The House is poised to pass the bill at the end of the week. Unfortunately, the price controls it includes could significantly impact the benefits that many seniors have become accustomed to receiving.
The Act would see an overhaul of Medicare Part D. The federal program, which is administrated via private insurance companies, gives Medicare beneficiaries retail prescription drug coverage; tens of thousands of people on Medicare did not have much help with drug costs prior to Medicare Part D.
Around 64 million individuals were enrolled in Medicare during the most recent coverage year, while nearly 49 million were enrolled in some type of prescription drug plan.
Although the Democrats claim that their goal was reducing the prices of prescription drugs, price controls were quietly slipped into the section of the Inflation Reduction Act pertaining to Medicare Part D. The legislation alters Medicare Part D in several ways, and while some of these may sound positive on the surface, many experts have expressed concerns that the redesign will result in a reduction in the supplemental benefits of Medicare Part D recipients, who are largely senior citizens.
The price negotiation provision is being viewed by some as a form of government price setting that could have serious ramifications, such as discouraging investment in the research and development of new and breakthrough drugs that could save countless lives.
Commentary published by The Heritage Foundation entitled “Inflation Reduction Act” Is Euphemism for Big Government Socialism, Higher Prices notes: “Seniors only need to look at the Department of Veterans Affairs to see a version of this in practice. Seniors should expect less access to critical drugs and treatments than they have today, and everyone will be harmed by lack of newer drugs and cures being developed as a result in the future.”
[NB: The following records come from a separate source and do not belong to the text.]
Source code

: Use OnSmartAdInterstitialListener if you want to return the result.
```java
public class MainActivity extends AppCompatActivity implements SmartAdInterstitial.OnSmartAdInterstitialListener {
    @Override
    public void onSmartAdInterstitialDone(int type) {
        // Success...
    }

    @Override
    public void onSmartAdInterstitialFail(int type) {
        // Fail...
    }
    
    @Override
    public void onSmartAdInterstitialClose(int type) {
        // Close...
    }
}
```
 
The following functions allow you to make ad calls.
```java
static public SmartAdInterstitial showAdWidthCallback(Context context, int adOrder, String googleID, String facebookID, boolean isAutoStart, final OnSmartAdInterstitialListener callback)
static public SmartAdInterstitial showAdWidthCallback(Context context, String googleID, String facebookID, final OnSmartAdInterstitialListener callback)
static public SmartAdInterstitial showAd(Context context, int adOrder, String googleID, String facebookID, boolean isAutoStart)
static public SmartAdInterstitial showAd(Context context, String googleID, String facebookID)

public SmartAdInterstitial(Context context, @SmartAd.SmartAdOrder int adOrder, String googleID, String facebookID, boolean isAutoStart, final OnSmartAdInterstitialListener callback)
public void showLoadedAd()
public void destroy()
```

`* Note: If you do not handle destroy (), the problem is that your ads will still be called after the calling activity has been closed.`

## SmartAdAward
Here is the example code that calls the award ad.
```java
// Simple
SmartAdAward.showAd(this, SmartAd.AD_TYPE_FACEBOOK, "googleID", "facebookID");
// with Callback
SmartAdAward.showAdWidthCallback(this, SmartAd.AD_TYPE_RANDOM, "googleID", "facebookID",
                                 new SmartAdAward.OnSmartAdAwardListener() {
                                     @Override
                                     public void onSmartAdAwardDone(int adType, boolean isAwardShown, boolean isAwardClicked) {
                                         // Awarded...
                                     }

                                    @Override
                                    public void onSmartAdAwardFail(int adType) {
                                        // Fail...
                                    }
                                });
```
Meanwhile, Senator Rick Scott (R-FL) voted against the act and decried its Medicare reductions, stating: "After helping Joe Biden drive America into a recession and create the highest inflation in 40 years, Senate Democrats just doubled down on their attacks by targeting seniors, job creators and every American family. With their new reckless tax-and-spending spree, Democrats have launched a WAR ON SENIORS and a WAR ON AMERICAN JOBS that hikes taxes and will result in far fewer life-saving drugs.”
A tracking poll by the non-partisan Kaiser Family Foundation found that 27 percent of Americans over the age of 65 who take four or more medications are already having difficulties affording them. Many on fixed incomes are also struggling to pay the higher prices being seen right now for nearly everything, from groceries to gas and rent, due to constantly increasing inflation.
The U.S. currently pays significantly more money than other countries for the same medications. For example, the prices in America of brand-name drugs amounted to more than three times the drug prices for brand-name medications in other countries that are part of the Organization for Economic Cooperation and Development (OECD).